Functional and Structural Validation of a Novel Nuclear Localization Sequence within the Microtubule Effector TPX2

Abstract

Living organisms rely on mitosis for their growth and proliferation. During mitosis, a highly dynamic network of microtubules comes together to form the mitotic spindle, which drives chromosome segregation. Targeting Protein for Xklp2, or TPX2, contributes to the formation of the mitotic spindle by promoting the generation of new microtubules from preexisting microtubules, a process known as branching microtubule nucleation. Understanding the role and regulation of TPX2 during mitosis can guide our treatment of diseases that involve aberrant mitotic behavior, such as cancer. TPX2 is primarily regulated by the Importin-a/b heterodimer, a nuclear transport factor that sequesters TPX2 to the cell nucleus.
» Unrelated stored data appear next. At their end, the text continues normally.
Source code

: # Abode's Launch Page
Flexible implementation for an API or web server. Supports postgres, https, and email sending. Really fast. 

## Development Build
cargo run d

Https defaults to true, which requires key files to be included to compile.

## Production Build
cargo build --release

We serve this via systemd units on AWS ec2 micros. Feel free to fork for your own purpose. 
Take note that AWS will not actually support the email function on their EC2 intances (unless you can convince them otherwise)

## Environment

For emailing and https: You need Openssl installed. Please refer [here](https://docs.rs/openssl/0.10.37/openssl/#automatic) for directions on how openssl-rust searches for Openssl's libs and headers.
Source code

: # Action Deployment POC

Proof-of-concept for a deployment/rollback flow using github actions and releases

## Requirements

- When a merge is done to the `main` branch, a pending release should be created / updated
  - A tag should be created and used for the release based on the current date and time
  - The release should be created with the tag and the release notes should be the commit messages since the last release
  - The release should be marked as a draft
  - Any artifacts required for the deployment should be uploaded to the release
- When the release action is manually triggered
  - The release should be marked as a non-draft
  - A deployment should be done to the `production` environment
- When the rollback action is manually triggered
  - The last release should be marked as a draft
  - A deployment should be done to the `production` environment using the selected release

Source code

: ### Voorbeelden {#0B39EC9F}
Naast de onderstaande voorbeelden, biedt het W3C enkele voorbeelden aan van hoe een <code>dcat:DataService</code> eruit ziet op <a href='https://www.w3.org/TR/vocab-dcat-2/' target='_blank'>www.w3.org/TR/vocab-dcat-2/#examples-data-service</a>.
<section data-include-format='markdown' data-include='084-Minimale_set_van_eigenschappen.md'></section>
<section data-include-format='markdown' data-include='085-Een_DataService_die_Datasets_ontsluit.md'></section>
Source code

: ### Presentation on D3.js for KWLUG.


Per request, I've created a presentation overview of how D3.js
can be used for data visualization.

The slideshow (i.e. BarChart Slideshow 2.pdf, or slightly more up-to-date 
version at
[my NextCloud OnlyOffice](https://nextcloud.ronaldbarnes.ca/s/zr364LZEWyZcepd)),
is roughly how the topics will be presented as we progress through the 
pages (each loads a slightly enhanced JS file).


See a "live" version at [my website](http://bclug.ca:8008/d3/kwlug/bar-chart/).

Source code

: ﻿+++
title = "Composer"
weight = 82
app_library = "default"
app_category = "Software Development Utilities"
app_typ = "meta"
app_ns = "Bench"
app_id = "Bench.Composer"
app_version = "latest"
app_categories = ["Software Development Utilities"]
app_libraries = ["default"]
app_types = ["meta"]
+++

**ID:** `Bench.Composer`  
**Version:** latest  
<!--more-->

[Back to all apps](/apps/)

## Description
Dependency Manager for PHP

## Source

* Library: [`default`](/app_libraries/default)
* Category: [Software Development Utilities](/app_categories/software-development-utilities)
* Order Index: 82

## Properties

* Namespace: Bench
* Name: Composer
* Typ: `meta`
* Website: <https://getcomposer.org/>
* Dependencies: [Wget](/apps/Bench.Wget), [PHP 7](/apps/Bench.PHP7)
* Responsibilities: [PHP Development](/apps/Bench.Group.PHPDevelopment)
Previously, Importin-ɑ was thought to bind to TPX2 via two nuclear localization signals, or NLSs, spanning amino acid residues 280-330 (NLS12) on the N-terminal region of TPX2. However, recent findings from the Petry Lab suggest that there is a third NLS spanning amino acid residues 120-130 (NLS3) on TPX2 that exhibits strong binding to Importin-ɑ. In this thesis, I assessed the ability of the novel NLS to bind to Importin-a. I designed three constructs of TPX2 containing different combinations of these three NLSs: TPX2-NLS3, TPX2-NLS12, and TPX2-NLS312. My results indicate that constructs TPX2-NLS12 and TPX2-NLS3 are able to form a co-complex with Importin-a, validating NLS3 as a new NLS. Additionally, I set forth a method for TPX2 and Importin-a purification that allows for stoichiometric manipulation of the protein mixture. This suggests that the crystallization of this co-complex is possible. The resulting co-complexes from these purifications were set up for crystallization trails using the hanging drop vapor diffusion method to gain structural insight into this new interaction central to the regulation of mitosis.